We demonstrate the generation of single- and two-photons at a time from a quantum dot-photonic crystal resonator system. Controlling the detuning between emitter and cavity allows us to drive a nonlinear ladder of hybridized light-matter states.

Self-homodyne-enabled generation of indistinguishable photons

The rapid generation of non-classical light serves as the foundation for exploring quantum optics and developing applications such as secure communication or generation of NOON-states. While strongly coupled quantum dot-photonic crystal resonator systems have great potential as non-classical light sources due to their promise of tailored output statistics, the generation of indistinguishable photons has been obscured due to the strongly dissipative nature of such systems. Here, we demonstrate that the recently discovered self-homodyne suppression technique can be used to overcome this limitation and tune the quantum statistics of transmitted light, achieving indistinguishable photon emission competitive with state-of-the-art metrics. Furthermore, our nanocavity-based platform directly lends itself to scalable on-chip architectures for quantum information.

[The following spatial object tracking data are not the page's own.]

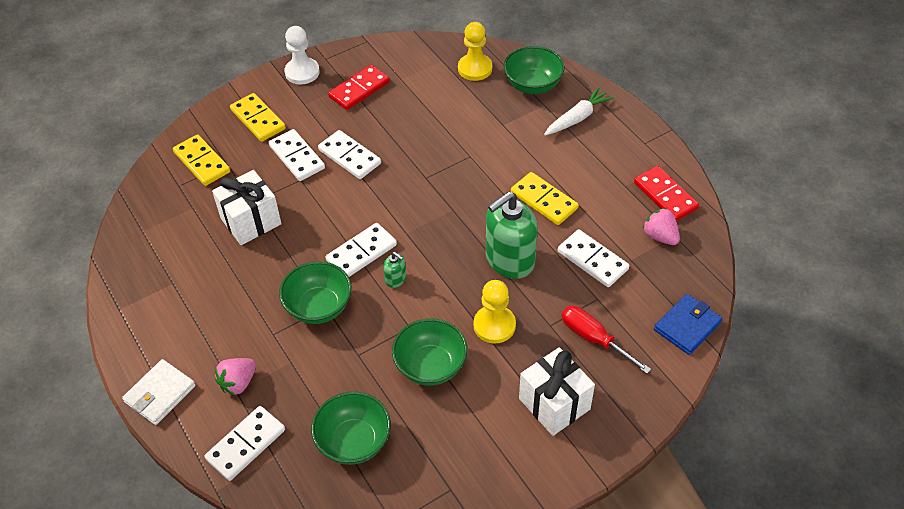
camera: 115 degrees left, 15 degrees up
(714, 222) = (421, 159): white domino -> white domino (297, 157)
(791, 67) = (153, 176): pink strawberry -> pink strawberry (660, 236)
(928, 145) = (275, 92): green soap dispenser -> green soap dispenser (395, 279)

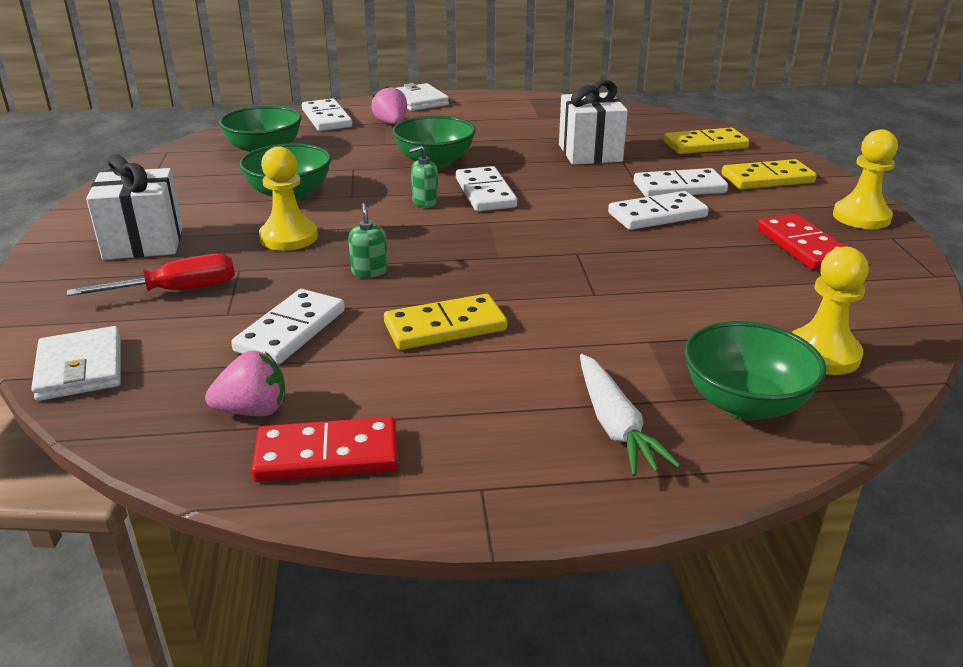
camera: 115 degrees right, 20 degrees down
(302, 72) = (861, 217): white pawn -> yellow pawn
(509, 260) = (369, 271): green soap dispenser -> green soap dispenser, size x0.43
(592, 260) = (290, 331): white domino -> white domino turned 45 degrees counterclockwise
(687, 326) = (80, 368): blue wallet -> white wallet

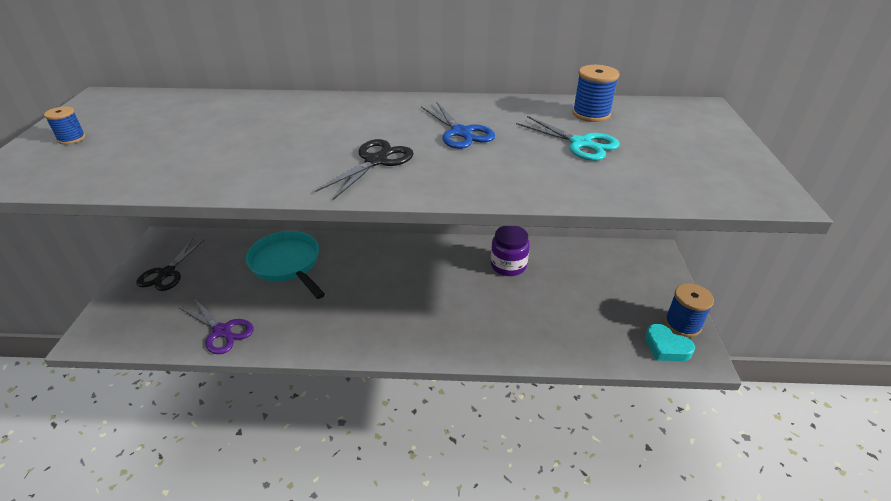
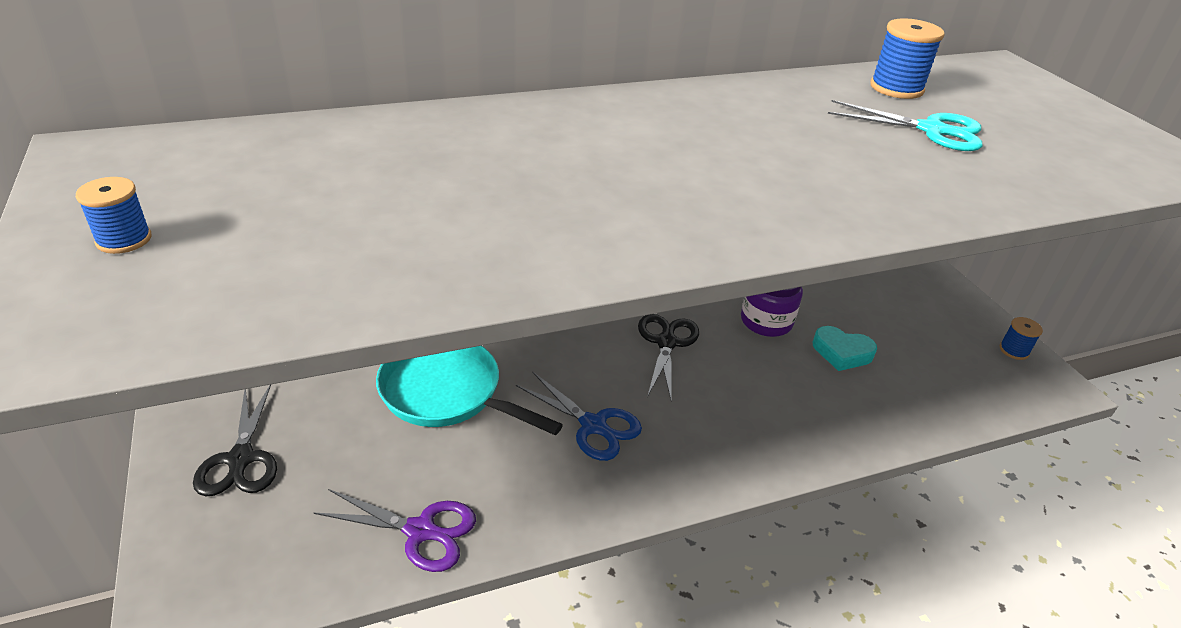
camera: 25 degrees left, 0 degrees up
(376, 161) = (709, 195): black scissors -> black scissors (666, 343)
(461, 132) = (771, 135): blue scissors -> blue scissors (593, 425)
(666, 347) = (1018, 384): turquoise heart -> turquoise heart (842, 352)
(682, 324) = (1014, 350): blue spool -> blue spool, size x0.62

On-chip architecture for self-homodyned nonclassical light

In the last decade, there has been remarkable progress on the practical integration of on-chip quantum photonic devices, yet quantum-state generators remain an outstanding challenge. Simultaneously, the quantum-dot photonic-crystal-resonator platform has demonstrated a versatility for creating nonclassical light with tunable quantum statistics thanks to a newly discovered self-homodyning interferometric effect that preferentially selects the quantum light over the classical light when using an optimally tuned Fano resonance. In this work, we propose a general structure for the cavity quantum electrodynamical generation of quantum states from a waveguide-integrated version of the quantum-dot photonic-crystal-resonator platform, which is specifically tailored for preferential quantum-state transmission. We support our results with rigorous finite-difference time-domain and quantum-optical simulations and show how our proposed device can serve as a robust generator of highly pure single- and even multiphoton states.